Stubbs's argument is that krautrock makes no sense without the Germany that produced it. These musicians — Can, Faust, Neu!, Cluster, Ash Ra Tempel, Amon Düül II, Kraftwerk — deliberately rejected the Anglo-American blues-and-rock'n'roll tradition, because that tradition stood for an inheritance they didn't feel was theirs. They looked elsewhere for their roots: in Eastern mysticism, in the rigour of Stockhausen, in the repetition of machines and assembly lines, in the endless autobahns, in the forests of the Rhineland. In effect, they built a music of the future because the past had become uninhabitable.
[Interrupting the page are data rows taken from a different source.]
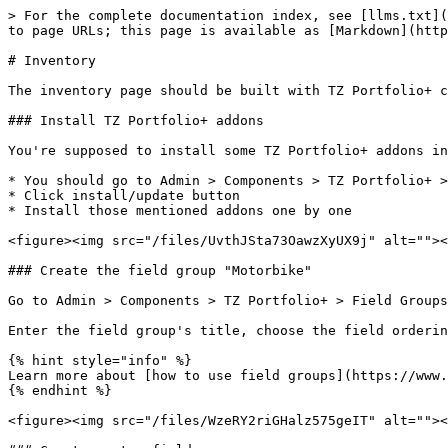
> For the complete documentation index, see [llms.txt](
to page URLs; this page is available as [Markdown](http
# Inventory

The inventory page should be built with TZ Portfolio+ c
### Install TZ Portfolio+ addons

You're supposed to install some TZ Portfolio+ addons in
* You should go to Admin > Components > TZ Portfolio+ >
* Click install/update button

* Install those mentioned addons one by one

<figure><img src="/files/UvthJSta73OawzXyUX9j" alt=""><
### Create the field group "Motorbike"

Go to Admin > Components > TZ Portfolio+ > Field Groups
Enter the field group's title, choose the field orderin
{% hint style="info" %}

Learn more about [how to use field groups](https://www.
{% endhint %}

<figure><img src="/files/WzeRY2riGHalz575geIT" alt=""><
Stubbs tells the story group by group, in chapters that are full portraits, with an ear always tuned to the social and political context. His is the writing of a real critic — he came up through Melody Maker, The Wire, Uncut — able to describe music with precision and passion without ever lapsing into technicality. The chapters on Kraftwerk and Neu! alone justify the book, but it's the whole that measures how deeply these groups shaped everything that came after: post-punk, new wave, electronica, ambient, hip-hop. Bowie, Talking Heads, LCD Soundsystem — all in their debt.

For the collector, krautrock is one of the most fascinating and treacherous territories: often rare records, fiercely sought-after original German pressings, reissues of uneven quality, a market that takes real knowledge to navigate. Future Days is no pressing guide, but it is the indispensable historical and critical map for understanding what to look for and why. Knowing who Faust were and what Neu! stood for changes the way you look at those records in a market crate.

For Groov-illa, this book opens the section on electronic and experimental music, and it is the right place to start: it tells the moment European music stopped imitating America and began to imagine the future. It is a German story, but it is also the story of how much of the music we listen to today found its shape.